EKBIS.CO, JAKARTA -- Rata-rata harga gula masih tetap mahal di tingkat konsumen. Pusat Informasi Harga Pangan Nasional (PIHPS) menyebutkan, sejak awal April hingga Juni mencatat fluktuasi harga di kisaran Rp 17 ribu - Rp 18 ribu per kilogram (kg), jauh di atas HET Rp 12.500 per kg.
Peneliti Center for Indonesian Policy Studies (CIPS), Felippa Ann Amanta, berpendapat, pemerintah perlu mngevaluasi pengurusan izin impor untuk gula. Dia menilai, regulasi impor untuk komoditas pangan berbeda satu dengan lainnya. Namun, ada beberapa kesamaan yang berhubungan dengan rekomendasi dan izin impor.
"Hal inilah yang perlu dievaluasi mengingat banyaknya prosedur yang harus dilalui untuk mendapatkan izin impor," kata Felippa dalam pernyataan resmi CIPS, Kamis (4/6).
Secara umum, untuk bisa mengimpor suatu bahan pangan, importir dengan Nomor Induk Berusaha (NIB) yang berlaku sebagai Angka Pengenal Importir (API), harus mendapatkan Surat Persetujuan Impor (SPI) yang dikeluarkan oleh Kementerian Perdagangan (Kemendag).
Selanjutnya, untuk mendapat SPI, importir wajib mendapatkan rekomendasi dari Kementerian Pertanian (Kementan) setelah memenuhi berbagai persyaratan, seperti bukti kepemilikan gudang berpendingin (cold storage) atau fasilitas lainnya. Untuk beberapa komoditas, importir juga harus mendapat rekomendasi dari Badan Pengawas Obat dan Makanan (BPOM). Setelah itu, baru dilakukan transaksi.

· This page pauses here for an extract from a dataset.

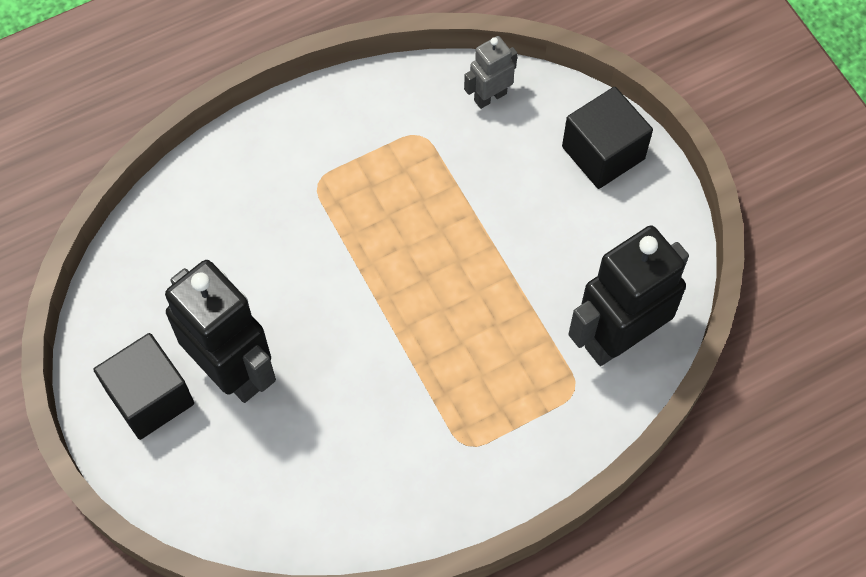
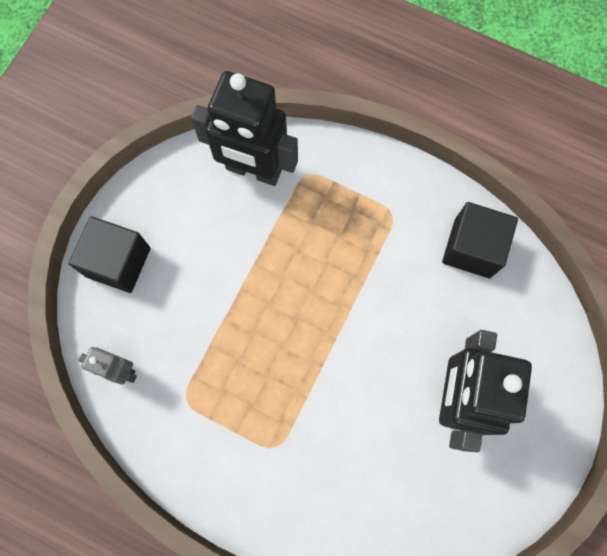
camera: 125 degrees left, 10 degrees up
black cube [94,333,194,440] -> black cube moved to [442,202,518,278]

"Sementara untuk gula, prosedur impor berbeda untuk gula rafinasi, gula mentah, dan gula kristal putih. Berdasarkan Peraturan Menteri Perdagangan Nomor 14 Tahun 2020," kata Felippa.
Gula kristal putih hanya bisa diimpor oleh BUMN setelah mendapat penugasan dan kuota dari Kemenko Perekonomian. Proses ini dapat berlangsung dalam waktu yang tidak sebentar karena proses impor yang dilakukan oleh BUMN membutuhkan persetujuan lewat rapat terbatas atau rapat koordinasi.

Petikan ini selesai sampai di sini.